Music Companies Get Mean

When Sony BMG admitted in early November that it had shipped a couple million CDs containing a hidden software program called XCP that secretly installs itself on computers, the public was weirded out.

Why the hell was a music company sneaking unidentified software onto people's computers without telling them? Sony's answer -- that it was digital rights management software to prevent music piracy -- seemed inadequate. After all, DRM has been around for a while, but it's never come in the form of secretly installed programs. What were those programs doing, anyway?

Computer security geeks wanted to find out too. Turns out XCP is based on a tool called a "rootkit," which bad guys have traditionally used to take control of their victims' computers. Anyone who plays the new Celine Dion CD on his or her computer is making him- or herself vulnerable to viruses and other digital nasties. The danger is so great that the US Computer Emergency Response Team actually issued a special alert Nov. 15 warning people not to play Sony CDs with XCP on them.

Note to entertainment companies: You know you've gone too far with your copy protection technology when the copyright-expansionist US government steps on your head.

So Sony agreed to fix the problem -- sort of. The company issued a deinstaller for XCP that was supposed to get rid of the nastiness. And that's when things got really interesting. According to Ed Felten, a computer security professor at Princeton, the deinstaller is even worse than the original XCP rootkit. After examining the deinstaller, Felten wrote on his blog, Freedom to Tinker, that it actually installs new versions of all the old files from the rootkit, and adds some new ones. "No doubt they'll ask us to trust them," Felten wrote. "I wouldn't."

Not surprisingly, the creepy discoveries continued. Researchers found that Sony's sneaky program also sends an electronic message over the Internet that potentially allows the company to track who's playing its CDs and where. Microsoft issued a statement saying that its antivirus software protects against the Sony rootkit. (Microsoft might have a few less-than-benevolent reasons for helping hapless consumers -- the company is in litigation with Sony.) Sony responded by saying that it will replace XCP-infected CDs with uninfected ones for free.

Meanwhile, the company got sued in Texas, California, and Italy under anti-spyware and consumer-protection laws. Thomas Hesse, president of Sony BMG, initially downplayed the rootkit problems in a Nov. 4 interview on NPR. Days later, he was eating his words: "We're very, very sorry for the disruption and inconvenience that this has caused to music consumers," he told Business Week.

But this DRM meltdown is far from over. It turns out XCP isn't the only piece of secretly installed and potentially malicious software Sony is distributing with its holiday CD releases.

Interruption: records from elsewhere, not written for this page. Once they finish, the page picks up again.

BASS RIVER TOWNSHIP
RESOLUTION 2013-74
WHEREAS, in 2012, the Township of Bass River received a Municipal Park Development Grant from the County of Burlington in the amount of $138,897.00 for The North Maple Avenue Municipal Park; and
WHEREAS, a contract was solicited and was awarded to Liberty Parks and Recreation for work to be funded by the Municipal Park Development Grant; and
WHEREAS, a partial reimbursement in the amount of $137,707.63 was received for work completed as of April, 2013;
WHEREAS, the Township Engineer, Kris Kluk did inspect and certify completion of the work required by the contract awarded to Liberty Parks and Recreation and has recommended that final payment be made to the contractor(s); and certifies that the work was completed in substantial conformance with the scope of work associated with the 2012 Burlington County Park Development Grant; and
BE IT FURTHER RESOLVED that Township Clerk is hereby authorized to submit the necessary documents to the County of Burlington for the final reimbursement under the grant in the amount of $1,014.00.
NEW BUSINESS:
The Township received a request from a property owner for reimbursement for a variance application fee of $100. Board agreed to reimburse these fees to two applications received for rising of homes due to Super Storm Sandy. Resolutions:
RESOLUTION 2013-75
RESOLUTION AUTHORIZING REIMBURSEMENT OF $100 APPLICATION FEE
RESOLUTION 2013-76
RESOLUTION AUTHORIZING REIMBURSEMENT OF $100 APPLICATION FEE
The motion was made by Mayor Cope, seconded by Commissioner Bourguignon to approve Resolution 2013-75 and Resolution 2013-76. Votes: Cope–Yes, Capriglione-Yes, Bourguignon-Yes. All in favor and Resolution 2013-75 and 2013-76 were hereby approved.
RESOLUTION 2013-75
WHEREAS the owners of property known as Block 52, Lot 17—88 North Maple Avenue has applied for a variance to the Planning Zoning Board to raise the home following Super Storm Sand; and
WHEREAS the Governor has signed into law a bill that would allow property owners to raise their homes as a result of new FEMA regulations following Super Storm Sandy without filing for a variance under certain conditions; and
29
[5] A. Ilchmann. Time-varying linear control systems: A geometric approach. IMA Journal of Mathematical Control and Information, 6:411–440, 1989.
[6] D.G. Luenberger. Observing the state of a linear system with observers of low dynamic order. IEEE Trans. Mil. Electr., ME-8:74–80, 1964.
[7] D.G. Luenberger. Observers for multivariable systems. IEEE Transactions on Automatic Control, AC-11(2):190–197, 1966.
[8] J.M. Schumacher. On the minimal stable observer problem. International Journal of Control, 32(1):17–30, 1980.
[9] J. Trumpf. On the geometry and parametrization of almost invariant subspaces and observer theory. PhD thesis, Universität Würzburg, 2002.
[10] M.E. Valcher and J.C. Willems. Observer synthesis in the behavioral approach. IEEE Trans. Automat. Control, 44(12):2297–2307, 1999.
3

People who use Windows machines to play CDs with something called MediaMax on them will find that new files and programs suddenly show up, uninvited, in their Common Files directory in a folder called SunnComm Shared (SunnComm is the company that makes MediaMax). Recently Sony sent out a press release admitting that MediaMax contains a security flaw that, if untreated, could leave up to 20 million computers vulnerable.

What does all this bad craziness mean? In the short term, it means don't buy any new CDs from Sony BMG. The long term is a little more hazy. Remember, all this stupidity started with an entertainment corporation wanting to protect its intellectual property -- and so hell-bent on it that it was willing to sacrifice your computer. The scandal over DRM software has been an object lesson on the values of the music industry.

While I'd love to believe that the egg on Sony's face will force other entertainment companies to shy away from trying to protect their copyrights using DRM, I think the XCP and MediaMax debacles are, ironically, going to usher in an era of widespread acceptance of DRM. By making DRM that is so egregiously horrible, Sony has set the floor for what the public will accept. So long as the next generation of DRM doesn't leave computers vulnerable to viruses the way the XCP rootkit does, the media and the public won't kick up a fuss.